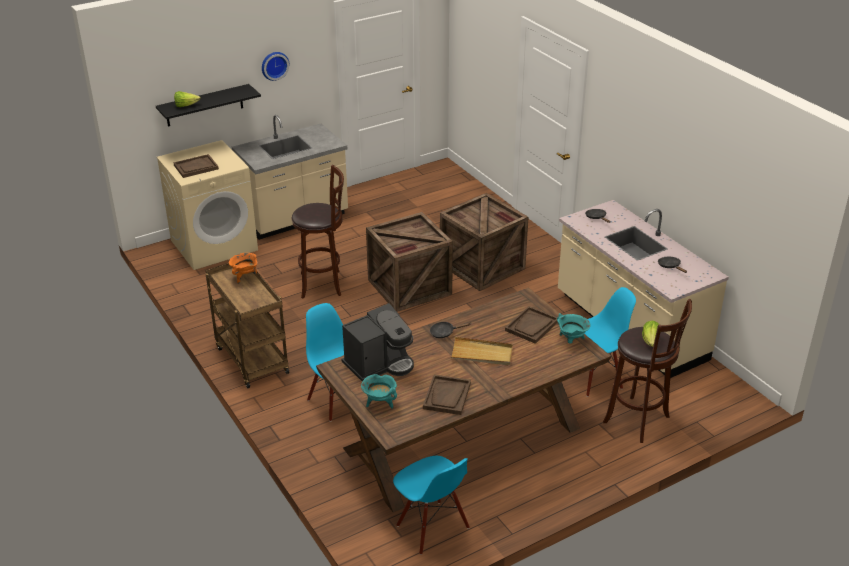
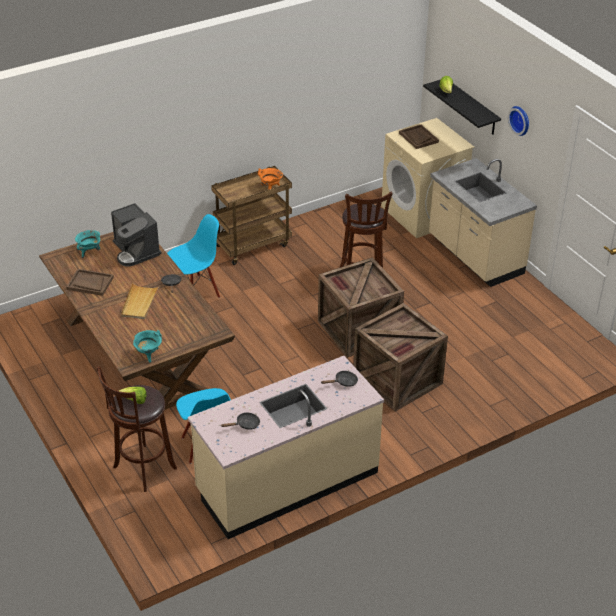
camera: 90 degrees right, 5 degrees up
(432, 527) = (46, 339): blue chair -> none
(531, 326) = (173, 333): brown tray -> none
------------------------------
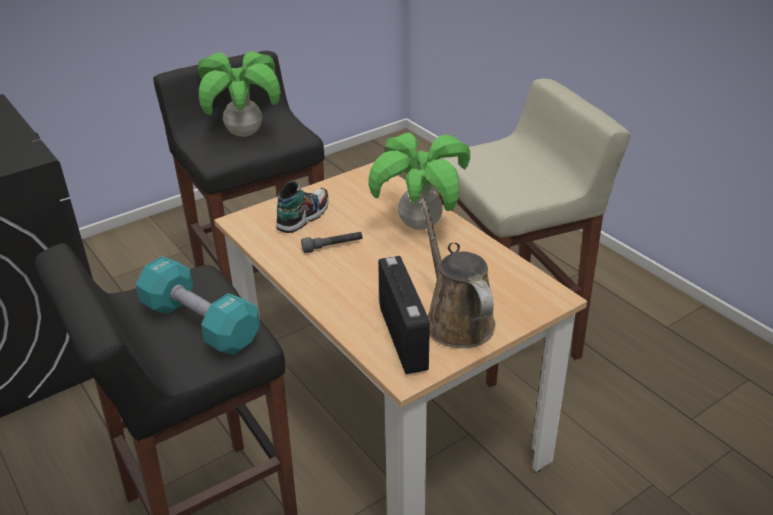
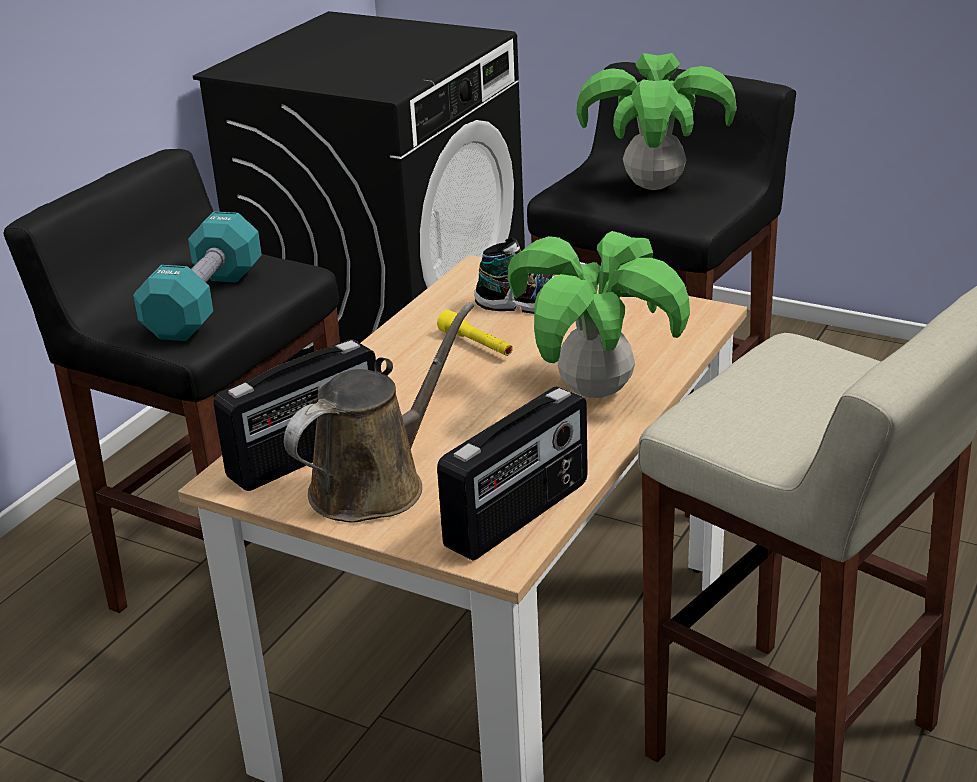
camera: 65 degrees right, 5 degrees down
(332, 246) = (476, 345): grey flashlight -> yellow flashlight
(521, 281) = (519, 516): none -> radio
------------------------------
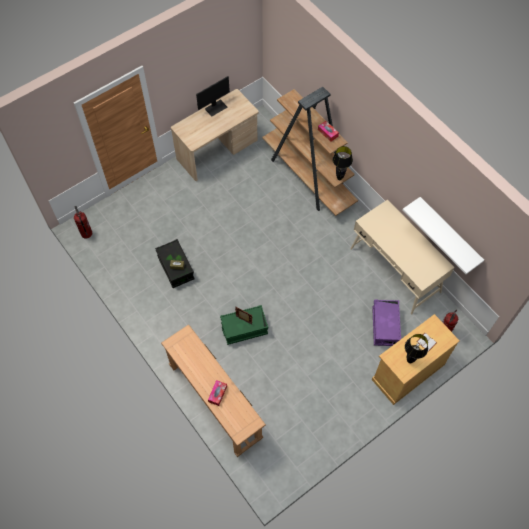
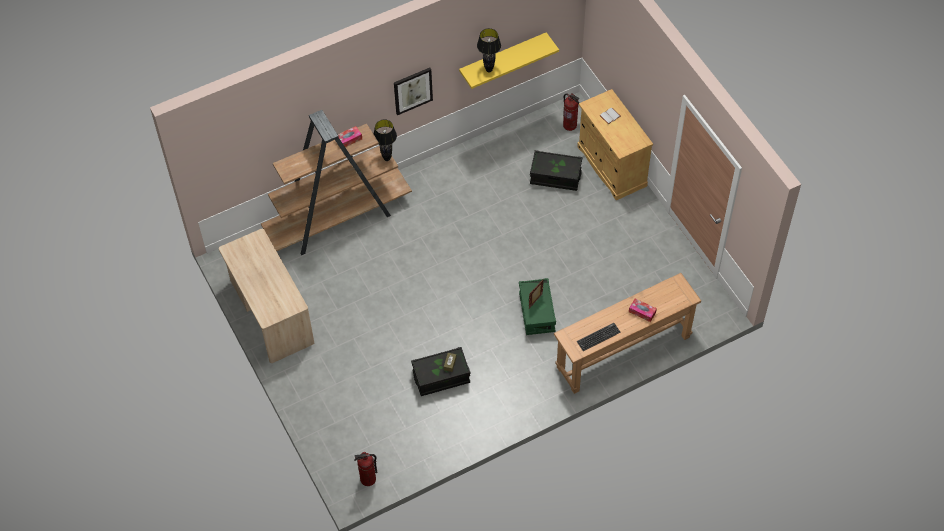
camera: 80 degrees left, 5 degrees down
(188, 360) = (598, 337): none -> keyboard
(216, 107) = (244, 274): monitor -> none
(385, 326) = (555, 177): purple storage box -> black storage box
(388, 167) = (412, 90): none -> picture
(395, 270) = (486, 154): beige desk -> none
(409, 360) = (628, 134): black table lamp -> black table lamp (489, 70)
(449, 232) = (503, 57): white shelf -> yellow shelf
------------------------------
* Try it *
All that is wanted is an exact copy of the lines above from the one with "(188, 360) = (598, 337): none -> keyboard" through the one with "(449, 232) = (503, 57): white", with both ends included.

* Answer to this problem *
(188, 360) = (598, 337): none -> keyboard
(216, 107) = (244, 274): monitor -> none
(385, 326) = (555, 177): purple storage box -> black storage box
(388, 167) = (412, 90): none -> picture
(395, 270) = (486, 154): beige desk -> none
(409, 360) = (628, 134): black table lamp -> black table lamp (489, 70)
(449, 232) = (503, 57): white shelf -> yellow shelf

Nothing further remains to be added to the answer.